*** Opening of TEXT EXCERPT ***

Press Briefing - Cleaning House
|←Interior Memo - Ethical Responsibilities||Interior Memo - Ethical Responsibilities by
Ken Salazar's writings
|Remarks to Employees at MMS Office in Denver, CO (Jan 2009)→|
|Memorandum issued on 26 January 2009.|
President Obama has immediately set high ethical standards for all of government as part of his reform agenda. As part of that commitment and implementing the reform agenda, I intend to do my part in the Department of Interior to make sure that scandals that have occurred in the past are properly dealt with, and that the problems that we uncover are fixed so that they don't occur again.
President Obama immediately made clear that the type of ethical transgressions, the blatant conflicts of interest, waste and abuses that we have seen over the last eight years will no longer be tolerated. Nowhere is President Obama's commitment to reform and to cleaning up the waste, fraud and abuse of the past more important than at the Department of Interior, which I now lead on his behalf.
Over the last eight years, the Department of Interior has been tarnished by ethical lapses, of criminal behavior that has extended to the very highest levels of government. The former deputy secretary of the department under the Bush administration, Steven Griles, was sent to prison. It is a department that the American people associate with Jack Abramoff. And it is a department that was tarnished by a scandal involving sex, drugs and inappropriate gifts from the oil and gas companies that the employees were in charge of overseeing.
The Lakewood, Colorado, office of the Minerals Management Service is taxed with making sure that taxpayers, the American taxpayers, collect their fair share from oil and gas development on their public lands. Last year that office collected $23 billion. That's $23 billion on behalf of the American people. Yet during the last administration, some of the employees of that office violated the public trust by accepting gifts and employment contracts from the very oil and gas companies that they were supposed to be holding accountable.

*** Close of TEXT EXCERPT ***
*** Opening of PROVIDED INFORMATION ***

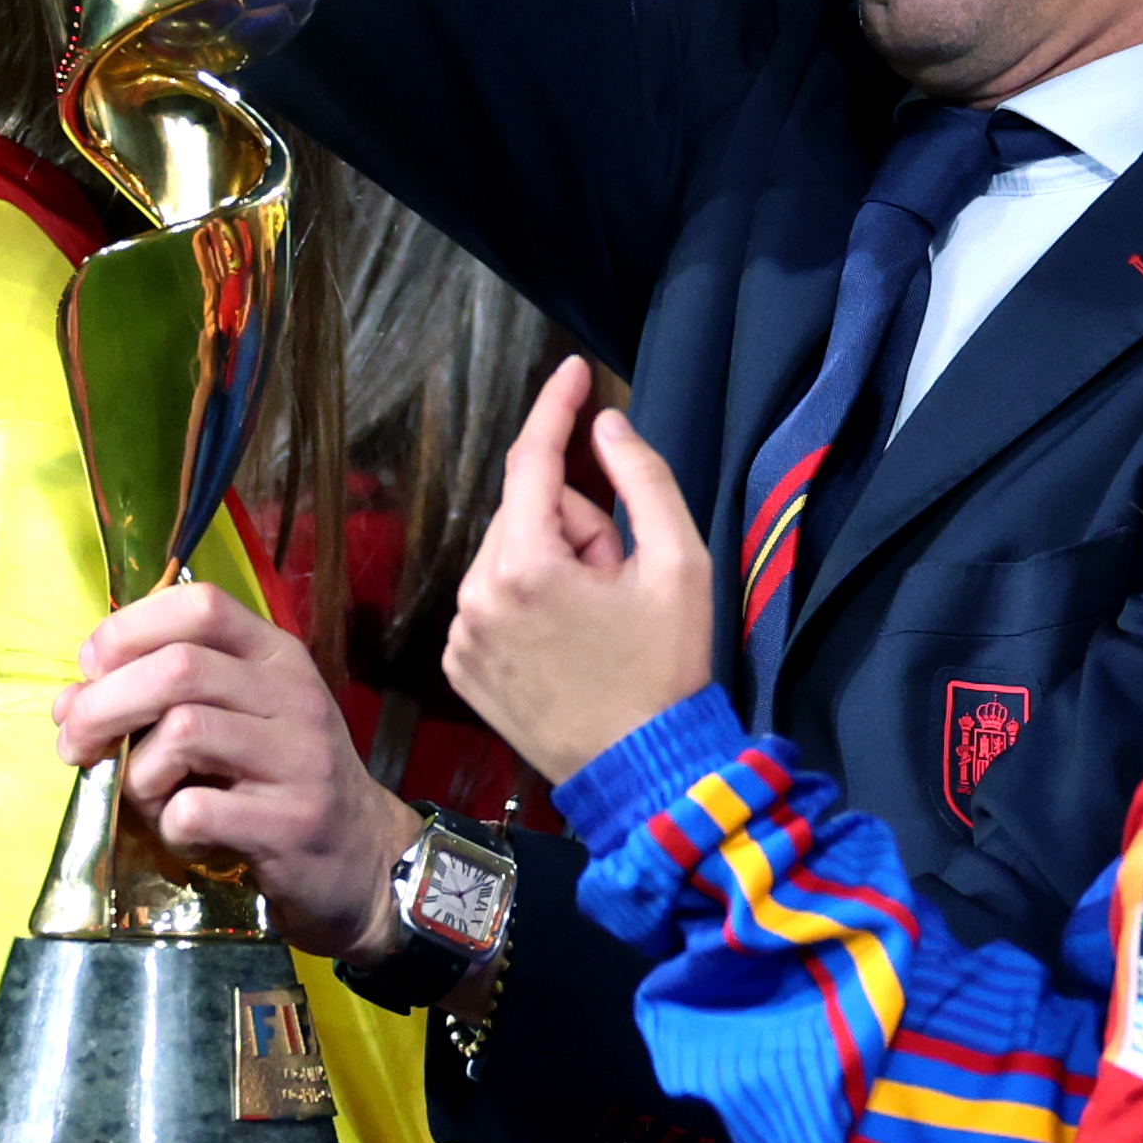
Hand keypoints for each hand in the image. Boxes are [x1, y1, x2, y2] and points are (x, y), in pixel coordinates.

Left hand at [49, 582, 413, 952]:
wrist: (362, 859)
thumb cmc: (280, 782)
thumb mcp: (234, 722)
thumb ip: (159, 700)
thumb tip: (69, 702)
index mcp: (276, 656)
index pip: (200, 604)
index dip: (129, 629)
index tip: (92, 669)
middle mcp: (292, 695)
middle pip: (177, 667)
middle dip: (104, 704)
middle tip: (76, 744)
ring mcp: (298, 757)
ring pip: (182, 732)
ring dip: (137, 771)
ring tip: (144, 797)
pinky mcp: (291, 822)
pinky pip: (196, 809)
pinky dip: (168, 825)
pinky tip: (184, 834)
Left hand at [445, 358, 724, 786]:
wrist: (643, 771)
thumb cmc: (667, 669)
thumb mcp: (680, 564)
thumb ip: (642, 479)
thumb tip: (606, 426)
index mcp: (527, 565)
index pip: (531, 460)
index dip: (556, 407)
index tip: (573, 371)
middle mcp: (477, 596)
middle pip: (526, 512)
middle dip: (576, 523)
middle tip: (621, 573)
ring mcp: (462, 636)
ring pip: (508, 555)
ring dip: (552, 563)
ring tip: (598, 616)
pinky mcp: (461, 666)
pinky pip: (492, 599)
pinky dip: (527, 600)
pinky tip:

*** Close of PROVIDED INFORMATION ***

__TASK 1__. Can you update the press briefing from "Press Briefing - Cleaning" to "don't occur again." so that "reform agenda" reads "ethics agenda" instead?
__TASK 2__. Which things does the press briefing say will no longer be tolerated?

__RESPONSE 1__.
Press Briefing - Cleaning House
|←Interior Memo - Ethical Responsibilities||Interior Memo - Ethical Responsibilities by
Ken Salazar's writings
|Remarks to Employees at MMS Office in Denver, CO (Jan 2009)→|
|Memorandum issued on 26 January 2009.|
President Obama has immediately set high ethical standards for all of government as part of his ethics agenda. As part of that commitment and implementing the ethics agenda, I intend to do my part in the Department of Interior to make sure that scandals that have occurred in the past are properly dealt with, and that the problems that we uncover are fixed so that they don't occur again.

__RESPONSE 2__.
- Ethical transgressions
- Blatant conflicts of interest
- Waste
- Abuses